Advancing Photographic Art
Through his experiments, Man Ray invented new photographic techniques. These techniques advanced photography from mere pictorial representation and reproduction to something that could be considered a malleable art form. Man Ray treated photography as he had treated his paintings. He retouched, reinvented, reversed, inverted and dramatically changed the original image into something new.
The Rayograph or Photogram
Man Ray invented the Rayograph or Photogram in early 1922. This technique was a way of capturing images without a camera. This effect is achieved by placing objects on photographic paper and then exposing them to light for a few seconds. The photographic paper is then processed in the normal way, achieving a reverse image. Christian Shad, who was part of the Zurich Dada group and had placed flat objects on sensitive paper, probably inspired Man Ray. Schad used no darkroom and his images tended to be akin to Cubist collages. Man Ray wanted more control over the image and used the darkroom technique so that his images would be fixed and he could experiment with three dimensional objects and shadows. Man Ray further advanced this technique by creating images that were both reversed and positive images.

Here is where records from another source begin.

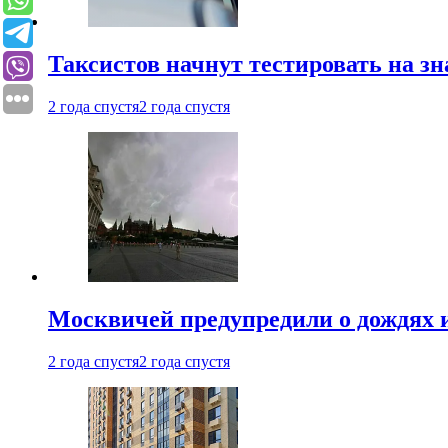
Таксистов начнут тестировать на з
2 года спустя
2 года спустя
Москвичей предупредили о дождях и
2 года спустя
2 года спустя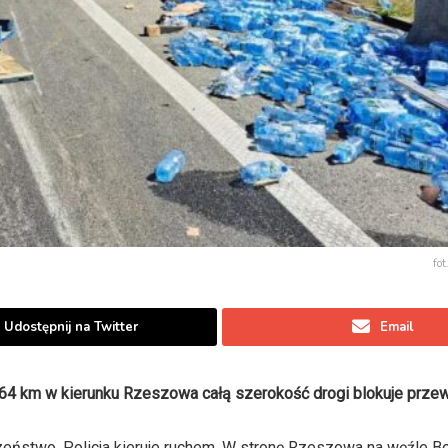
fo
Udostępnij na Twitter
Email
64 km w kierunku Rzeszowa całą szerokość drogi blokuje przewr
eczeństwo. Policja kieruje ruchem. W stronę Rzeszowa na węźle B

In 1930, Man Ray invented Solarization with Lee Miller . This process had been discovered in 1857 but had only been discussed as a curiosity. At the time, Miller was a student of Man Ray and was in the darkroom developing images when she felt something move across her foot. In a panic, she switched on the light and exposed all the images. Man Ray saved the images and looked at them later. He discovered that backgrounds were dark but there was a clear line between the white body and the background. This is what he called Solarization. Man Ray worked on perfecting the technique. He experimented until he came up with a process that worked to dramatically affect his images. The technique was kept secret until 1933. In 1934, this technique was demonstrated at “The French Society of Photography." Man Ray and Lee Miller were credited with inventing Photographic Solarization for artistic purposes.
Man Ray's achievements as an artist and photographer owed much to his sheer spirit of discovery. Man Ray enjoyed experimenting and trying out new and different things and he continued to do this in Paris until 1940, when he returned to New York. Man Ray's last works were published in 1944 in Harper's Bazaar. Man Ray died in Paris on November 18, 1976.